L’ultimo film di Gabriele Salvatores conferma la grande creatività del regista e la capacità di rinnovarsi.
Una trasposizione psicologica in cui vita, cinema e letteratura si fondono assieme.
Gabriele Salvatores stupisce per la continua innovazione delle tematiche e dei generi del suo cinema. Negli ultimi anni si è dedicato al mondo dei ragazzi con il ciclo de “Il ragazzo invisibile” e con “Tutto il mio folle amore”. Dopo un film sul teatro ”Comedians”, ecco la sua nuova opera, “Il ritorno di Casanova”, raccontare il cinema in una dimensione spiccatamente personale. In particolare la crisi creativa che può accadere a qualsiasi maestro, la citazione a “Otto e mezzo” è doverosa, il mettersi a nudo come regista e come uomo attraverso gli strumenti della settima arte e della letteratura.
L’idea
Lo spunto nasce dal racconto omonimo di Arthur Schinitzler in cui Casanova, non più giovane, dopo tanti anni di esilio da Venezia, cerca di tornare in patria.

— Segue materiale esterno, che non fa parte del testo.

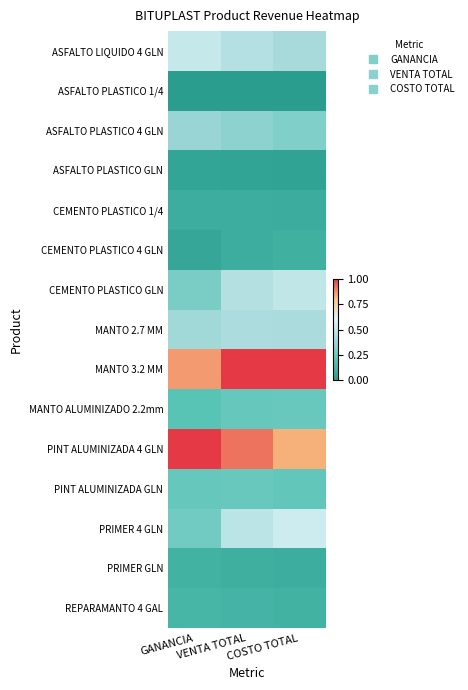

Is it true that MANTO 2.7 MM equals 0.7 at VENTA TOTAL?

False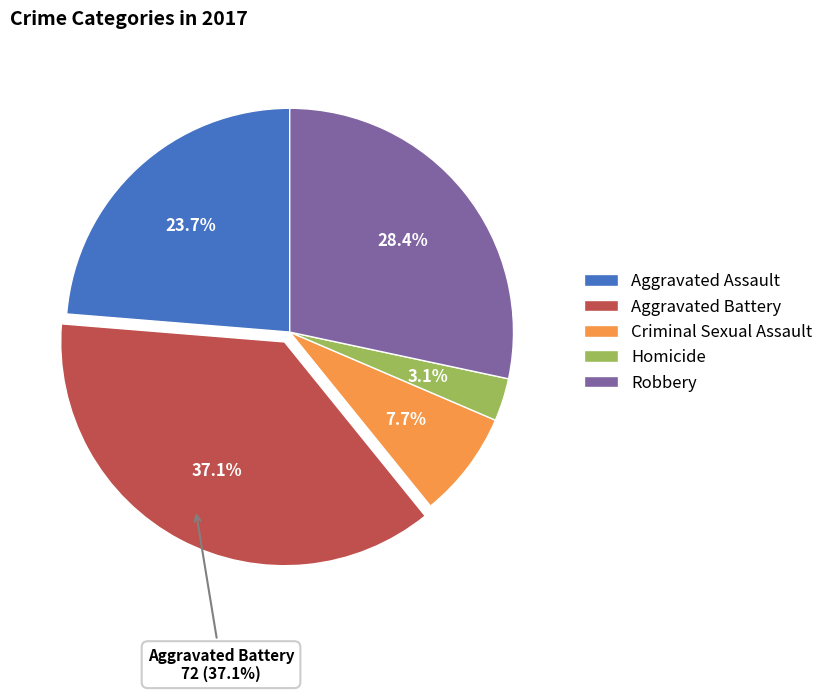

Is there any slice that represents more than half of the pie?

No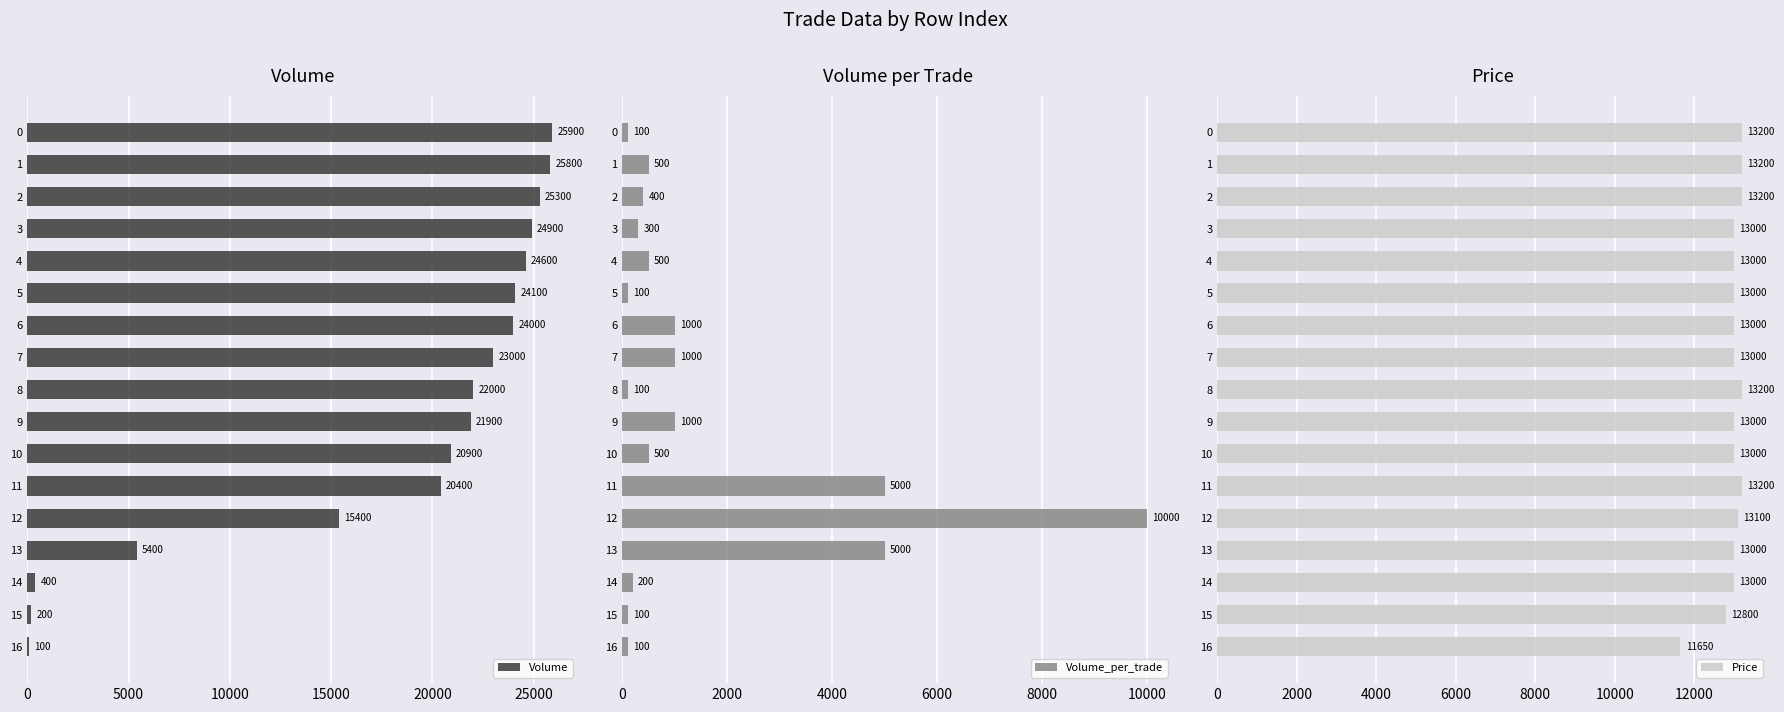

Rank the categories by Volume value from highest to lowest.

0, 1, 2, 3, 4, 5, 6, 7, 8, 9, 10, 11, 12, 13, 14, 15, 16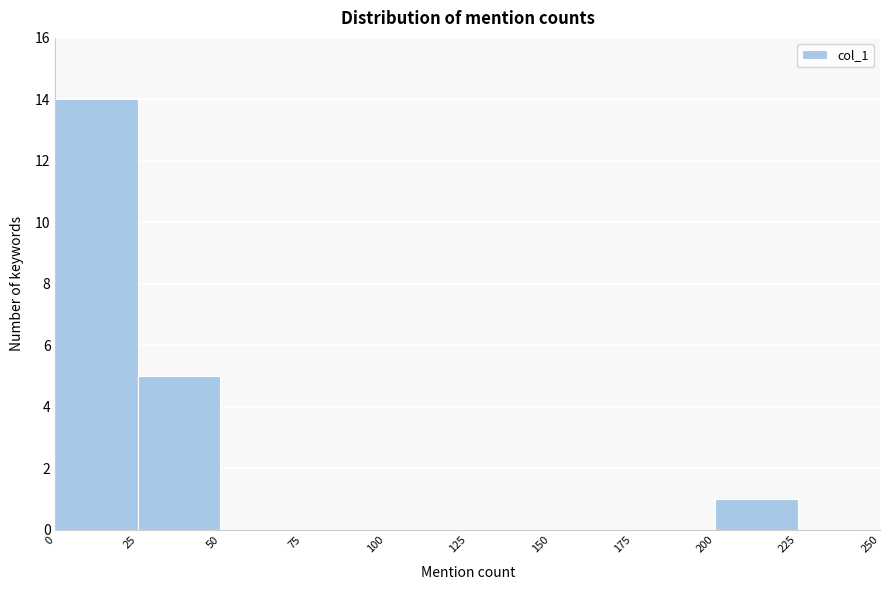

Which range on the x-axis has the tallest bar?

0 to 25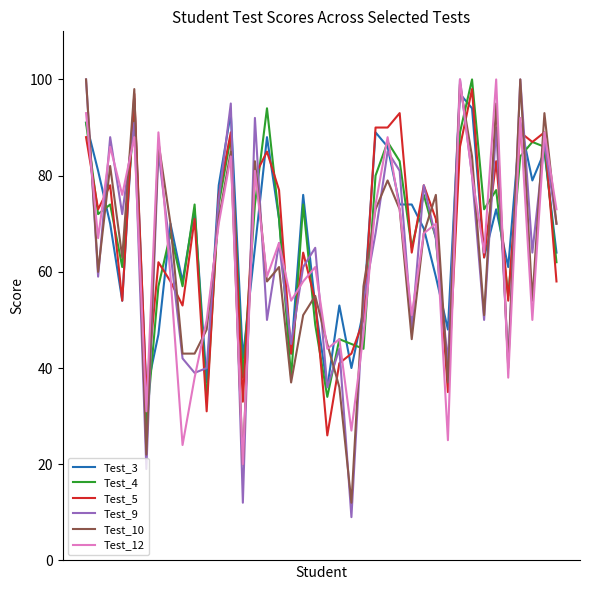

What is the minimum value shown in the chart?

9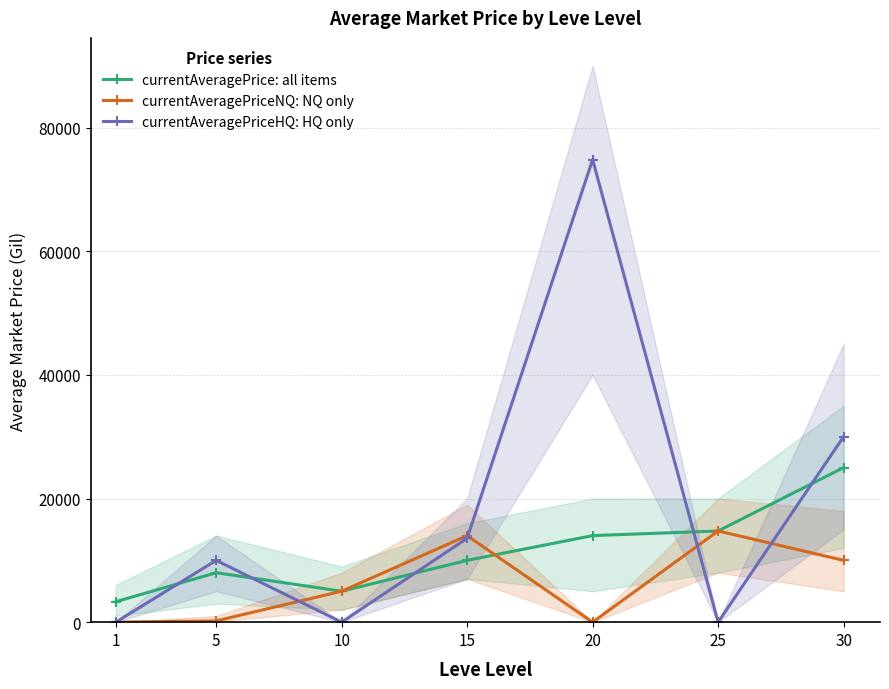

What is the average value of the currentAveragePrice: all items series?

11437.3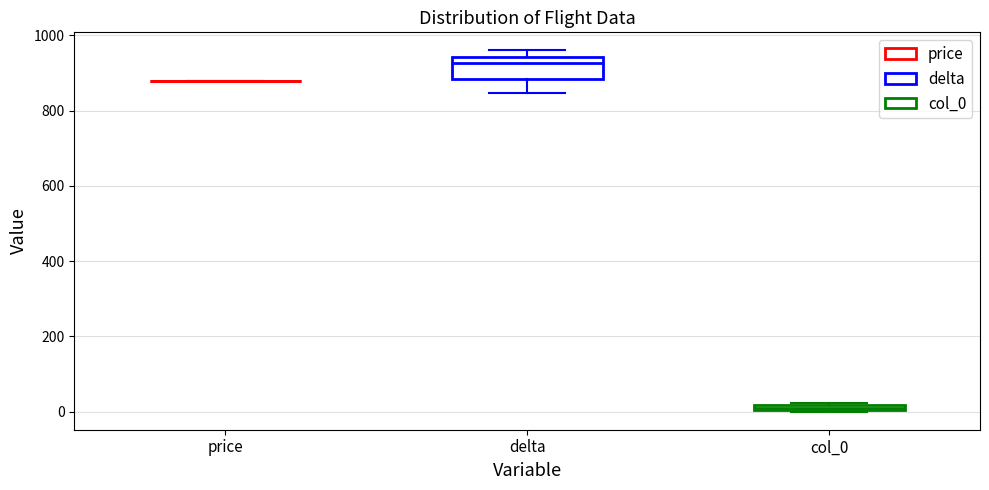

Comparing the boxes themselves (not the whiskers), which one is the tallest?

delta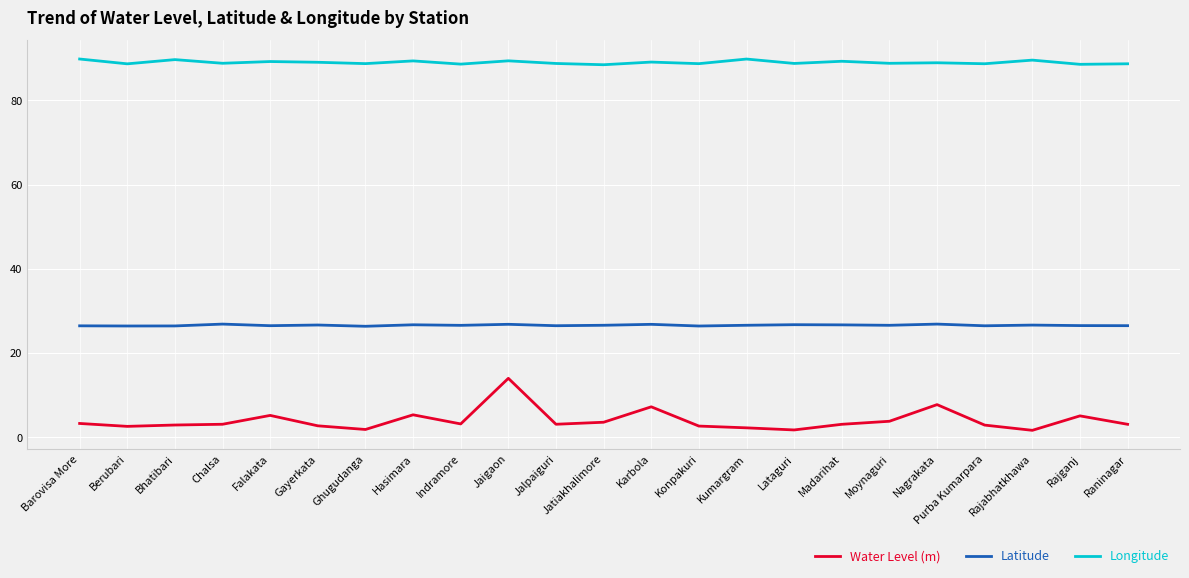

What is the difference between the Water Level (m) values at Rajabhatkhawa and Raninagar?

1.4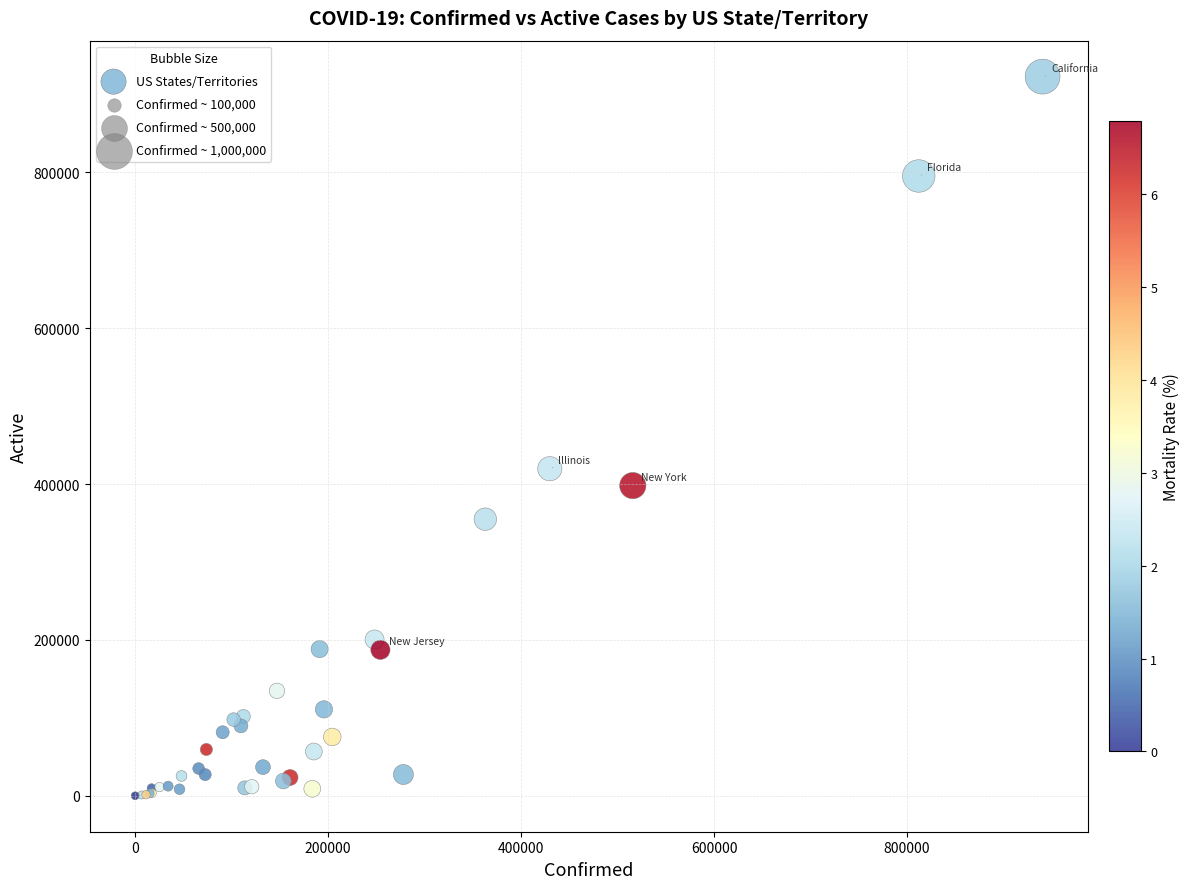

What Y value in the scatter plot is closest to 461385?

419656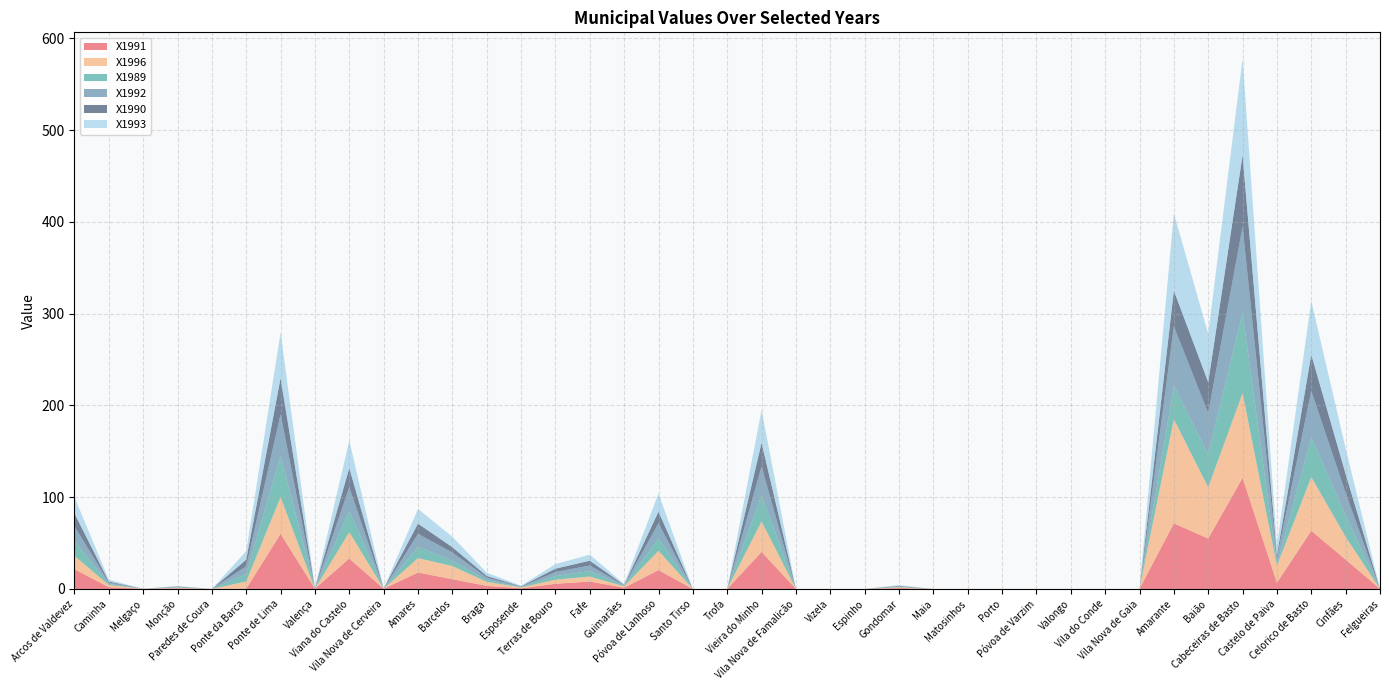

Reading left to right, list all the values displayed in this chart.

X1991: Arcos de Valdevez=21.5	Caminha=1.9	Melgaço=0.1	Monção=0.7	Paredes de Coura=0.0	Ponte da Barca=0.3	Ponte de Lima=60.0	Valença=0.3	Viana do Castelo=33.2	Vila Nova de Cerveira=0.2	Amares=17.9	Barcelos=10.6	Braga=3.3	Esposende=0.7	Terras de Bouro=5.6	Fafe=8.1	Guimarães=1.3	Póvoa de Lanhoso=20.5	Santo Tirso=0.0	Trofa=0.0	Vieira do Minho=40.4	Vila Nova de Famalicão=0.0	Vizela=0.0	Espinho=0.0	Gondomar=0.9	Maia=0.0	Matosinhos=0.0	Porto=0.0	Póvoa de Varzim=0.0	Valongo=0.0	Vila do Conde=0.0	Vila Nova de Gaia=0.0	Amarante=71.5	Baião=54.9	Cabeceiras de Basto=121.1	Castelo de Paiva=6.7	Celorico de Basto=63.4	Cinfães=32.0	Felgueiras=0.1
X1996: Arcos de Valdevez=14.6	Caminha=2.4	Melgaço=0.0	Monção=0.7	Paredes de Coura=0.0	Ponte da Barca=7.9	Ponte de Lima=40.0	Valença=0.0	Viana do Castelo=28.7	Vila Nova de Cerveira=0.1	Amares=15.7	Barcelos=14.3	Braga=4.5	Esposende=0.9	Terras de Bouro=4.5	Fafe=5.4	Guimarães=1.6	Póvoa de Lanhoso=21.1	Santo Tirso=0.0	Trofa=0.0	Vieira do Minho=33.1	Vila Nova de Famalicão=0.0	Vizela=0.0	Espinho=0.0	Gondomar=0.9	Maia=0.0	Matosinhos=0.0	Porto=0.0	Póvoa de Varzim=0.0	Valongo=0.0	Vila do Conde=0.0	Vila Nova de Gaia=0.0	Amarante=113.4	Baião=55.8	Cabeceiras de Basto=92.2	Castelo de Paiva=18.6	Celorico de Basto=58.5	Cinfães=24.7	Felgueiras=0.0
X1989: Arcos de Valdevez=16.0	Caminha=1.1	Melgaço=0.1	Monção=0.4	Paredes de Coura=0.0	Ponte da Barca=8.1	Ponte de Lima=45.0	Valença=0.3	Viana do Castelo=23.1	Vila Nova de Cerveira=0.1	Amares=12.3	Barcelos=5.8	Braga=1.8	Esposende=0.4	Terras de Bouro=4.0	Fafe=6.0	Guimarães=0.6	Póvoa de Lanhoso=13.4	Santo Tirso=0.0	Trofa=0.0	Vieira do Minho=28.6	Vila Nova de Famalicão=0.0	Vizela=0.0	Espinho=0.0	Gondomar=0.5	Maia=0.0	Matosinhos=0.0	Porto=0.0	Póvoa de Varzim=0.0	Valongo=0.0	Vila do Conde=0.0	Vila Nova de Gaia=0.0	Amarante=36.4	Baião=36.1	Cabeceiras de Basto=87.8	Castelo de Paiva=1.3	Celorico de Basto=43.2	Cinfães=23.1	Felgueiras=0.1
X1992: Arcos de Valdevez=16.3	Caminha=1.6	Melgaço=0.0	Monção=0.5	Paredes de Coura=0.0	Ponte da Barca=8.5	Ponte de Lima=45.5	Valença=0.1	Viana do Castelo=26.0	Vila Nova de Cerveira=0.1	Amares=14.2	Barcelos=9.0	Braga=2.8	Esposende=0.5	Terras de Bouro=4.4	Fafe=6.1	Guimarães=0.6	Póvoa de Lanhoso=16.7	Santo Tirso=0.0	Trofa=0.0	Vieira do Minho=31.6	Vila Nova de Famalicão=0.0	Vizela=0.0	Espinho=0.0	Gondomar=0.6	Maia=0.0	Matosinhos=0.0	Porto=0.0	Póvoa de Varzim=0.0	Valongo=0.0	Vila do Conde=0.0	Vila Nova de Gaia=0.0	Amarante=65.0	Baião=44.8	Cabeceiras de Basto=93.8	Castelo de Paiva=7.4	Celorico de Basto=50.7	Cinfães=24.8	Felgueiras=0.0
X1990: Arcos de Valdevez=14.0	Caminha=1.1	Melgaço=0.0	Monção=0.4	Paredes de Coura=0.0	Ponte da Barca=7.1	Ponte de Lima=39.3	Valença=0.2	Viana do Castelo=20.8	Vila Nova de Cerveira=0.1	Amares=11.1	Barcelos=5.8	Braga=1.8	Esposende=0.4	Terras de Bouro=3.6	Fafe=5.2	Guimarães=0.4	Póvoa de Lanhoso=12.5	Santo Tirso=0.0	Trofa=0.0	Vieira do Minho=25.6	Vila Nova de Famalicão=0.0	Vizela=0.0	Espinho=0.0	Gondomar=0.5	Maia=0.0	Matosinhos=0.0	Porto=0.0	Póvoa de Varzim=0.0	Valongo=0.0	Vila do Conde=0.0	Vila Nova de Gaia=0.0	Amarante=38.8	Baião=33.7	Cabeceiras de Basto=77.8	Castelo de Paiva=2.7	Celorico de Basto=39.5	Cinfães=20.6	Felgueiras=0.0
X1993: Arcos de Valdevez=17.9	Caminha=2.0	Melgaço=0.0	Monção=0.6	Paredes de Coura=0.0	Ponte da Barca=9.3	Ponte de Lima=49.7	Valença=0.0	Viana do Castelo=30.0	Vila Nova de Cerveira=0.1	Amares=16.0	Barcelos=11.4	Braga=3.5	Esposende=0.7	Terras de Bouro=5.0	Fafe=6.6	Guimarães=0.9	Póvoa de Lanhoso=19.9	Santo Tirso=0.0	Trofa=0.0	Vieira do Minho=35.8	Vila Nova de Famalicão=0.0	Vizela=0.0	Espinho=0.0	Gondomar=0.8	Maia=0.0	Matosinhos=0.0	Porto=0.0	Póvoa de Varzim=0.0	Valongo=0.0	Vila do Conde=0.0	Vila Nova de Gaia=0.0	Amarante=84.2	Baião=52.9	Cabeceiras de Basto=105.0	Castelo de Paiva=10.9	Celorico de Basto=58.7	Cinfães=27.9	Felgueiras=0.0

Nel suo peregrinare a piedi nelle campagne, incontra l’amico di un tempo Olivo, che gli offre calorosa ospitalità. Il vecchio Casanova, pur consapevole di non essere ancora avvenente, non rinuncia al ruolo di seduttore che gli appartenne tutta la vita e cerca in tutti i modi di possedere la giovane bella e sfuggente Marcolina, donna colta ed anticonvenzionale.
Il regista
Il regista Bernardi, il possibile alter ego di Salvatores, deve concludere il suo film che racconta la storia di Casanova, ma nel lavoro di montaggio una perenne insoddisfazione lo assale e blocca la conclusione della sua opera. Egli è sollecitato dal produttore che lo ha finanziato, dalla scadenza della mostra del cinema di Venezia e dall’amico montatore, ma il suo vissuto esistenziale fa di lui un uomo immobile, prigioniero di una crisi profonda, immerso in una contemporaneità competitiva e tecnologica quasi surreale. Non a caso una delle prime immagini è un robot aspirapolvere, ripreso in primo piano con un artistico bianco e nero, che si muove indisturbato sul pavimento di una bella casa nel centro di Milano, città moderna ed estraniante dove si può restare intrappolati da tecnologiche porte a vetro di uno sportello bancomat.
Realtà – cinema
Il film è caratterizzato da una costante dualità e interconnessione tra i personaggi protagonisti, Casanova rappresentato dal bravo Fabrizio Bentivoglio ed il regista Leo Bernardi ovvero l’indiscusso Toni Servillo. Le vicende di Casanova, riprese a colori, sono lo specchio della vita del regista Bernardi, raccontata con un raffinato bianco e nero. Entrambi avvertono l’inesorabilità del tempo che passa, la decadenza incipiente, inarrestabile del corpo, la competizione del nuovo che avanza che sfida l’estro creativo del maestro, come il terreno di seduzione del libertino. Vita e cinema si attraversano, si contaminano reciprocamente in un gioco di alterità che può essere freudiano e che indubbiamente rispecchia la dimensione personale del regista sospeso tra cinema romanzo e vita.
Il fluire della vita
Il film racconta un dissidio interiore e un particolare momento in cui l’atto creativo è bloccato dalla difficoltà di accettare il divenire dell’esistenza e l’avvicinarsi della vecchiaia. E’ anche una riflessione sul cinema e sui suoi molteplici aspetti. Spesso si considera un film opera solo di un maestro e non un prodotto corale, in cui il lavoro di tutti è estremamente prezioso. Il cinema è anche il glamour dei festival o sono i flash dei fotografi a volte solo subiti. Per Salvatores il cinema è l’attività di tutta la sua vita.
Egli ha dichiarato che quando finisce un film pensa subito al successivo. Ma riconosce anche che se un tempo avrebbe considerato più importante il cinema della vita, ora, in età matura, antepone la vita alla dimensione artistica del cinema. Nella vita, secondo il regista, è importante “uccidere la propria giovinezza” per adattarsi alle stagioni che cambiano, superare lo scacco del possibile fallimento, aprendosi al fluire dell’esistenza e alla meraviglia che è sempre insita in essa.